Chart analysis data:

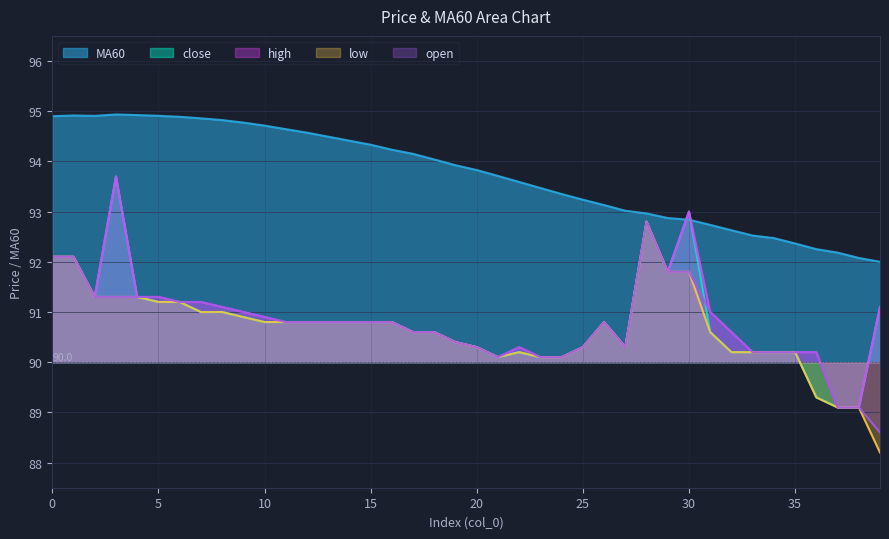

How many values in the close series exceed 90?

37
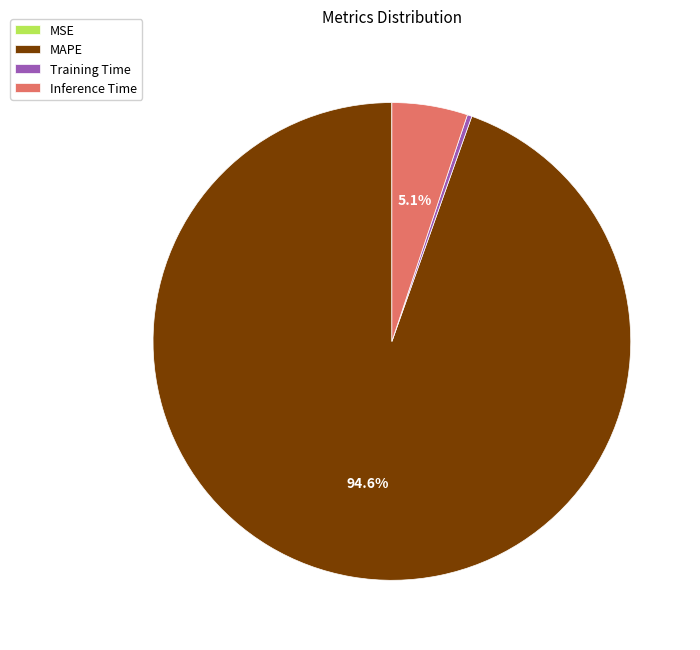

Which has a higher value, Inference Time or MAPE?

MAPE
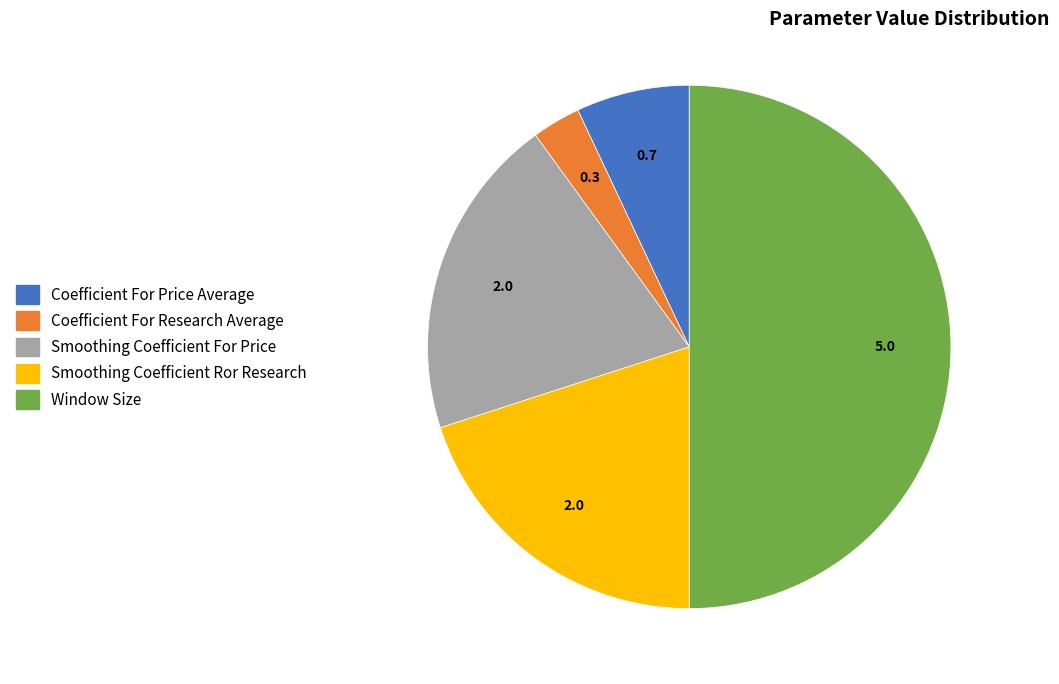

Combined, do Smoothing Coefficient For Price and Smoothing Coefficient Ror Research account for over 50%?

No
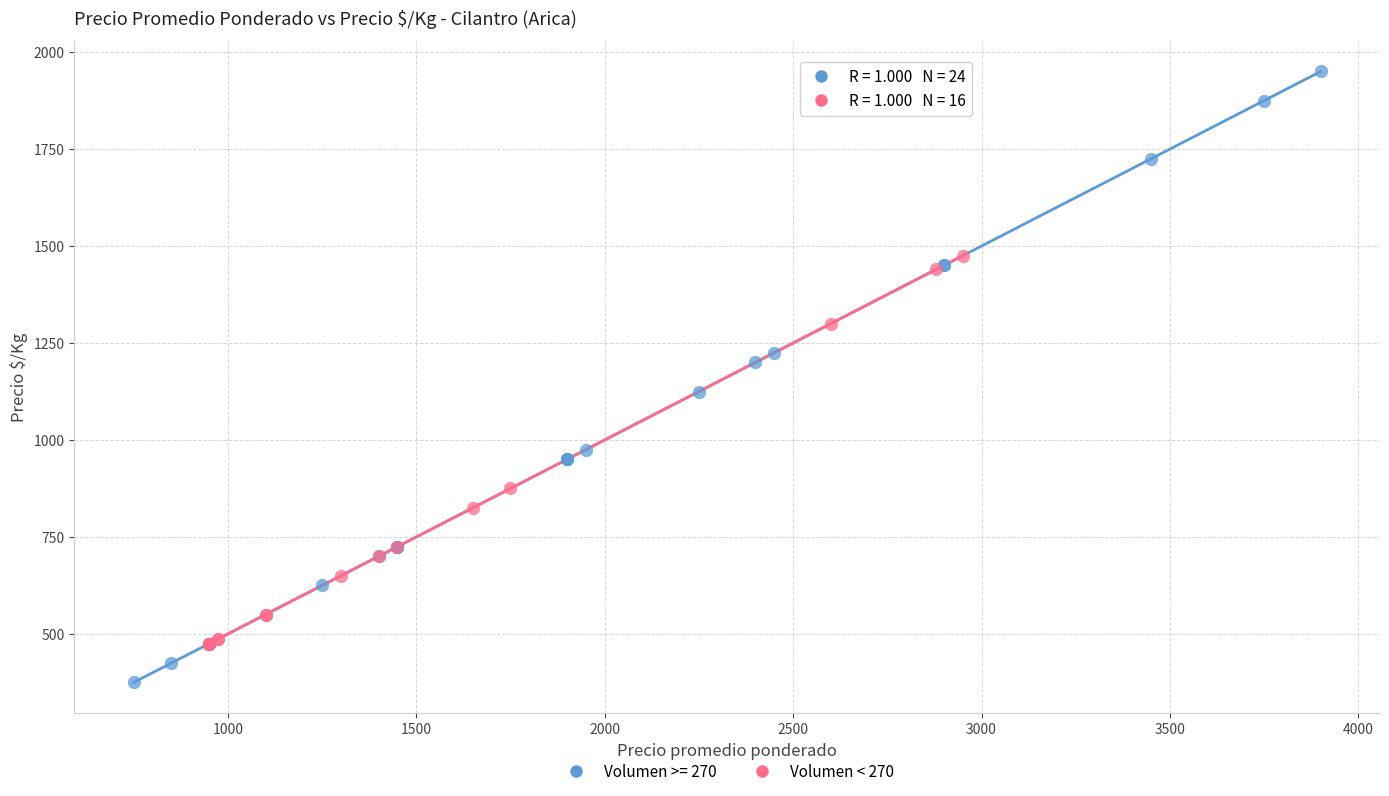

Which series has the largest Y range (max minus min)?

Volumen >= 270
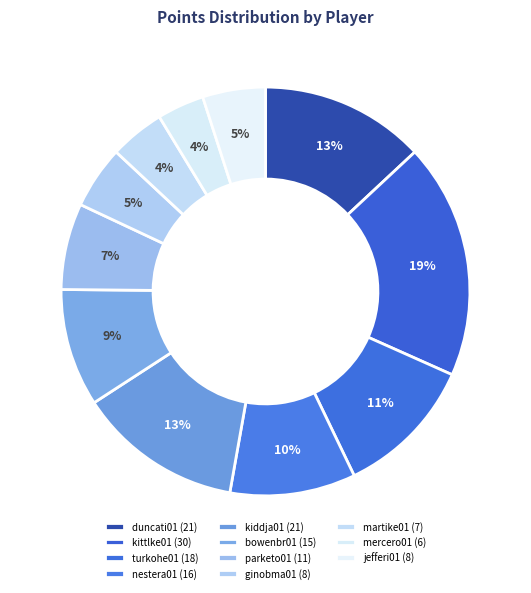

How many segments does this pie chart have?

11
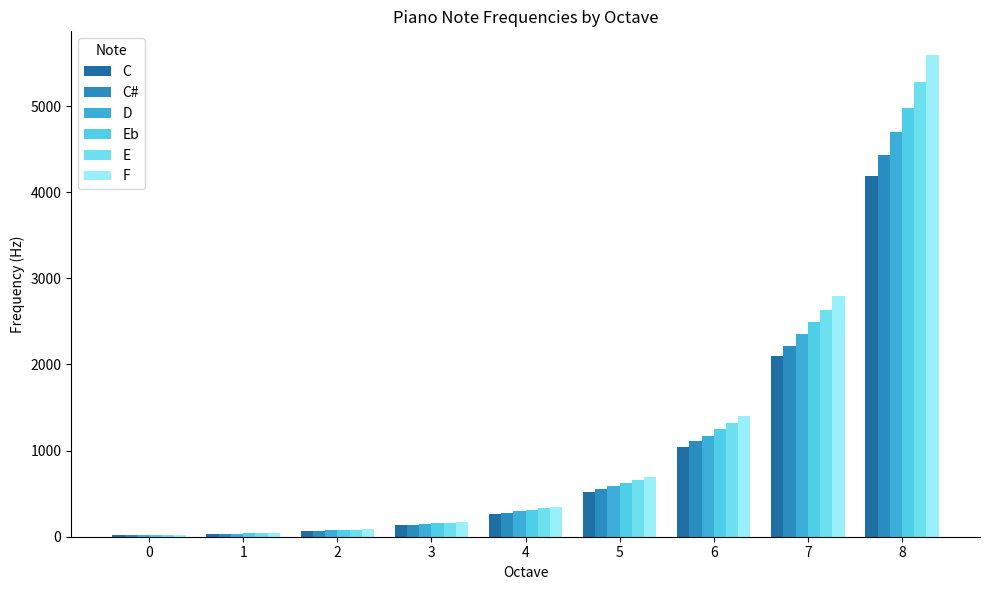

Is it true that C# equals 1025.1 at 7?

False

## Problem statement
Rewrite all of the rows above, substituting "Smoothing Factor" for every occurrence of "Smoothing Coefficient" and leaving everything else unchanged. Omit the pictures from the output.

## Answer to this problem
How many values in the close series exceed 90?

37

Which has a higher value, Inference Time or MAPE?

MAPE

Combined, do Smoothing Factor For Price and Smoothing Factor Ror Research account for over 50%?

No

Which series has the largest Y range (max minus min)?

Volumen >= 270

How many segments does this pie chart have?

11

Is it true that C# equals 1025.1 at 7?

False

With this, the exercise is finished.